Ia memperingatkan, jika revisi tidak rampung, maka dampaknya bisa fatal, termasuk potensi semua tahanan dibebaskan karena tidak adanya dasar hukum yang sah.
“Ini memang semaksimal mungkin bisa diselesaikan pada 2025, karena KUHAP itu akan berlaku pada 2 Januari 2026,” kata Eddy Hiariej dalam rapat panitia kerja (Panja) bersama Badan Legislasi (Baleg) DPR di Kompleks Parlemen, Senayan, Jakarta, Kamis 18 September.
Dia menekankan, tenggat waktu itu krusial karena KUHP lama akan tidak berlaku mulai 2026. Maka, revisi KUHAP yang akan mengatur mekanisme hukum acara pidana terbaru harus segera siap.

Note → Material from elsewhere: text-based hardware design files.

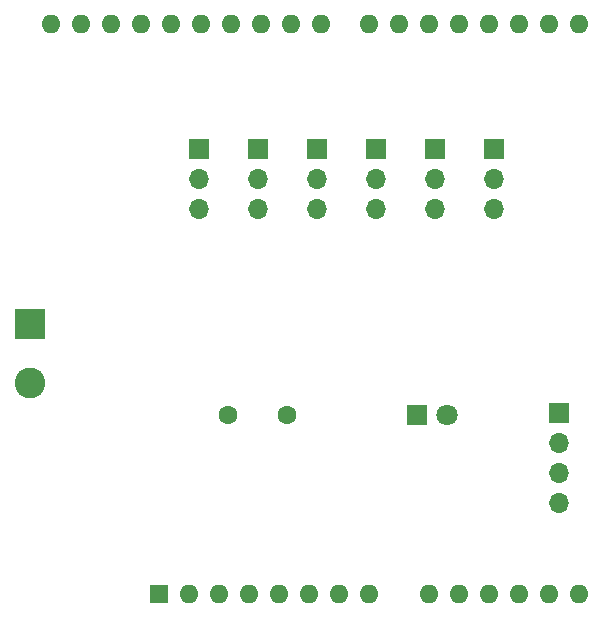
<source format=gbr>
%TF.GenerationSoftware,KiCad,Pcbnew,7.0.7*%
%TF.CreationDate,2023-12-25T18:53:56+09:00*%
%TF.ProjectId,arduino_robotarm_shield,61726475-696e-46f5-9f72-6f626f746172,rev?*%
%TF.SameCoordinates,Original*%
%TF.FileFunction,Soldermask,Top*%
%TF.FilePolarity,Negative*%
%FSLAX46Y46*%
G04 Gerber Fmt 4.6, Leading zero omitted, Abs format (unit mm)*
G04 Created by KiCad (PCBNEW 7.0.7) date 2023-12-25 18:53:56*
%MOMM*%
%LPD*%
G01*
G04 APERTURE LIST*
%ADD10R,1.700000X1.700000*%
%ADD11O,1.700000X1.700000*%
%ADD12R,2.600000X2.600000*%
%ADD13C,2.600000*%
%ADD14R,1.800000X1.800000*%
%ADD15C,1.800000*%
%ADD16C,1.600000*%
%ADD17R,1.600000X1.600000*%
%ADD18O,1.600000X1.600000*%
G04 APERTURE END LIST*
D10*
%TO.C,J8*%
X177546000Y-65786000D03*
D11*
X177546000Y-68326000D03*
X177546000Y-70866000D03*
X177546000Y-73406000D03*
%TD*%
D10*
%TO.C,J4*%
X162025000Y-43475000D03*
D11*
X162025000Y-46015000D03*
X162025000Y-48555000D03*
%TD*%
D12*
%TO.C,J1*%
X132695000Y-58305000D03*
D13*
X132695000Y-63305000D03*
%TD*%
D14*
%TO.C,D1*%
X165460000Y-66000000D03*
D15*
X168000000Y-66000000D03*
%TD*%
D10*
%TO.C,J7*%
X147025000Y-43475000D03*
D11*
X147025000Y-46015000D03*
X147025000Y-48555000D03*
%TD*%
D16*
%TO.C,R1*%
X154500000Y-66000000D03*
X149500000Y-66000000D03*
%TD*%
D10*
%TO.C,J3*%
X167000000Y-43460000D03*
D11*
X167000000Y-46000000D03*
X167000000Y-48540000D03*
%TD*%
D10*
%TO.C,J5*%
X157025000Y-43475000D03*
D11*
X157025000Y-46015000D03*
X157025000Y-48555000D03*
%TD*%
D10*
%TO.C,J6*%
X152025000Y-43475000D03*
D11*
X152025000Y-46015000D03*
X152025000Y-48555000D03*
%TD*%
D10*
%TO.C,J2*%
X172000000Y-43460000D03*
D11*
X172000000Y-46000000D03*
X172000000Y-48540000D03*
%TD*%
D17*
%TO.C,A1*%
X143640000Y-81120000D03*
D18*
X146180000Y-81120000D03*
X148720000Y-81120000D03*
X151260000Y-81120000D03*
X153800000Y-81120000D03*
X156340000Y-81120000D03*
X158880000Y-81120000D03*
X161420000Y-81120000D03*
X166500000Y-81120000D03*
X169040000Y-81120000D03*
X171580000Y-81120000D03*
X174120000Y-81120000D03*
X176660000Y-81120000D03*
X179200000Y-81120000D03*
X179200000Y-32860000D03*
X176660000Y-32860000D03*
X174120000Y-32860000D03*
X171580000Y-32860000D03*
X169040000Y-32860000D03*
X166500000Y-32860000D03*
X163960000Y-32860000D03*
X161420000Y-32860000D03*
X157360000Y-32860000D03*
X154820000Y-32860000D03*
X152280000Y-32860000D03*
X149740000Y-32860000D03*
X147200000Y-32860000D03*
X144660000Y-32860000D03*
X142120000Y-32860000D03*
X139580000Y-32860000D03*
X137040000Y-32860000D03*
X134500000Y-32860000D03*
%TD*%
M02*

</source>
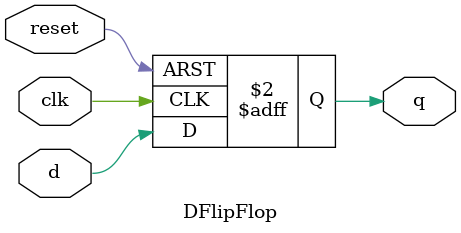
<source format=v>
`timescale 1ns / 1ps


module DFlipFlop(output reg q,
                 input d,
                 input reset,
                 input clk);
    
    always @(posedge clk or posedge reset) begin
        if (reset) begin
            q <= 1'b0;
            end else begin
            q <= d;
        end
    end
endmodule

</source>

Eddy mengingatkan, bahaya hukum apabila revisi KUHAP belum disahkan hingga 2026. Menurutnya, aparat penegak hukum akan kehilangan dasar hukum untuk melakukan penahanan tersangka.
“Karena mereka itu kan ditahan berdasarkan syarat objektif penahanan dalam KUHAP yang ada dalam Pasal 21 ayat 4. Padahal itu merujuk pada KUHP yang lama,” tegasnya.
“Mulai 2 Januari 2026, KUHP lama sudah tidak berlaku. Maka aparat penegak hukum akan kehilangan legitimasi untuk melakukan upaya paksa,” imbuhnya.
BACA JUGA:
Melihat urgensi tersebut, Eddy secara tegas mendesak DPR khususnya Baleg untuk mempercepat proses legislasi.
“Kami mohon betul revisi KUHAP ini bisa dituntaskan tahun ini, agar tahun depan bisa langsung digunakan bersamaan dengan diberlakukannya KUHP baru,” tutupnya.